Christie v. NCAA, Legalizing Sports Betting
(1L Executive Delegate)
On December 2nd the Supreme Court first hear the pending case Christie v. NCAA. To provide context to the case, in 1992 Congress passed the Professional and Amateur Sports Protect Act (PASPA) to prohibit state-sanctioned sports gambling. There are exceptions to this rule most notably in Nevada. In 2011 the New Jersey Legislature held a statewide referendum asking voters whether sports gambling should be permitted, and a majority of constituents said that it should. Thus, in 2011, New Jersey enacted the Sports Wagering Act, which authorized regulated sports wagering at NJ casinos and racetracks. Furthermore, the act implemented regulatory provisions to ensure that this legalized method of gambling was safe.
The NCAA was joined by the “Big Four” professional sports league to argue that the federal ban on professional sports betting was in fact constitutional. The District Court and Third Circuit Court of Appeals have both ruled that PASPA is constitutional. The Supreme Court has decided to hear the case based on the question of whether the federal government has the ability to control state lawmaking. An interesting caveat to this case is that despite joining the NCAA, several leagues including the NBA want the act actually overturned. However, they just disagree with the method that outgoing New Jersey Governor Chris Christie proposes. The NBA’s vice president and assistant general counsel stated, “our view has been that if it’s illegal [at the federal level], that’s not the right way to start off legal sports betting in the United States—under a cloud, doing it in violation of federal law. At the same time, we agree with NJ on the ultimate policy outcome: that having legal, regulated sports betting in the United States is the best place to end up. The disagreement is just on how to get there.”

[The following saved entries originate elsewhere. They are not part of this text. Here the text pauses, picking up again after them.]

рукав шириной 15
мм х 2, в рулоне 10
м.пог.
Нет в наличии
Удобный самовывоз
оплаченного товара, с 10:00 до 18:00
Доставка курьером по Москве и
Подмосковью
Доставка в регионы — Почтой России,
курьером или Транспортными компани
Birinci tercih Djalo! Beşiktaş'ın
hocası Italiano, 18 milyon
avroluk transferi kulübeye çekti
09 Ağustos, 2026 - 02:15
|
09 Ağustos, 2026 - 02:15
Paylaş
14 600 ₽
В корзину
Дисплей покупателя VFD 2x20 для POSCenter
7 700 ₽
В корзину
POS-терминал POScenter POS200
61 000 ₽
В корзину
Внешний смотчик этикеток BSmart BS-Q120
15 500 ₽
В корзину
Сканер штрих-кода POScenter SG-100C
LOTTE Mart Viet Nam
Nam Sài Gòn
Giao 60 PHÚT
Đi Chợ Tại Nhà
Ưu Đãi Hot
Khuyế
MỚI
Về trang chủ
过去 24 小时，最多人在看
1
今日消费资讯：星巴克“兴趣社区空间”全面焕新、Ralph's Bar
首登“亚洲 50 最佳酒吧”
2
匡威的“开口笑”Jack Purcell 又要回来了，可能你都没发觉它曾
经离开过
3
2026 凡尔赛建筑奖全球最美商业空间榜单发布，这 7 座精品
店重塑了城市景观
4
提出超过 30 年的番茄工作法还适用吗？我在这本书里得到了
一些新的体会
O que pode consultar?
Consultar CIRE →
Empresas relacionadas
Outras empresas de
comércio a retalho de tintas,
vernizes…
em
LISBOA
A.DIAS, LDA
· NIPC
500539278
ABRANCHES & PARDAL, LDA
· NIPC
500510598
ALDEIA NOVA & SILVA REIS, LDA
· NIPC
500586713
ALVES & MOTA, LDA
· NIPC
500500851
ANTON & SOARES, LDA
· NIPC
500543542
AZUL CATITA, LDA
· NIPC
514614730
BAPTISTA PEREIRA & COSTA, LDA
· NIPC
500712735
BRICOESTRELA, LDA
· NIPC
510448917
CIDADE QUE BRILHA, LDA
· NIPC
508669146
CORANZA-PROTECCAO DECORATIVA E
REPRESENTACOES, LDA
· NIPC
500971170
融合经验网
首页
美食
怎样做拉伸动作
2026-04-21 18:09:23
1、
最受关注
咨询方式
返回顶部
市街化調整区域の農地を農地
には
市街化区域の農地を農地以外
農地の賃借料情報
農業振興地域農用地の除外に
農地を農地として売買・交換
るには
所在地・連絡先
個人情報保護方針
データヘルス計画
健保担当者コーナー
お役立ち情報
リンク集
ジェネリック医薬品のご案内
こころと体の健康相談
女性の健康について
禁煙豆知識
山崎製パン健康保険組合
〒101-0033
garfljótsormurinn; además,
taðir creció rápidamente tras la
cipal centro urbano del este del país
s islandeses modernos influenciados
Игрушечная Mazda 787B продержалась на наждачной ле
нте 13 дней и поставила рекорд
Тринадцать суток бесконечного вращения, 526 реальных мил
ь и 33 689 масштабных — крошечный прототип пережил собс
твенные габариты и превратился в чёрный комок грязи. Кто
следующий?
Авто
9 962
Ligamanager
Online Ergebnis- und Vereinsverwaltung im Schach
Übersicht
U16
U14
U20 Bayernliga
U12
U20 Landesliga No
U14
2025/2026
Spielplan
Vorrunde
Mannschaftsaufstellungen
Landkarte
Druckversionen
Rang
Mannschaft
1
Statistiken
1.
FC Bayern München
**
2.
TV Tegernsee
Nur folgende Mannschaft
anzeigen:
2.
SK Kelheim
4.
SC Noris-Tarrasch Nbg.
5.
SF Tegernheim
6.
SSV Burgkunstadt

Professional sports leagues are realizing the changing sentiment throughout America regarding legalized sports betting. One of the concerns these leagues have is that athletes, coaches, or officials will engage in fixing games. However, this seems far-fetched as there are already regulated sports betting in Las Vegas. Moreover, illegal and unregulated sports betting are actually more dangerous and could lead to more serious trouble. One can clearly look to the Pete Rose scandal in the MLB and former NBA referee, Tim Donaghy’s, game-fixing scandal in 2007 to lend credence to the fact that unregulated gambling is more problematic. In fact, one of the initial concerns of having professional sports teams located in Vegas was based on players engaging in illegal betting. However, with the addition of the NHL’s Vegas Golden Knights and the Raiders pending move to Las Vegas, it is clear that these professional sports leagues are adapting to the times.
History suggests that New Jersey will win this sports betting case. More than 70% of cases heard in the last five years by the Supreme Court have overturned the lower courts. Nevertheless, one cannot conclude that based on history alone New Jersey will win this case. The case might very well be a 5-4 majority decision. Regardless of the result, it is evident that there is a changing landscape in the field of legalized sports betting.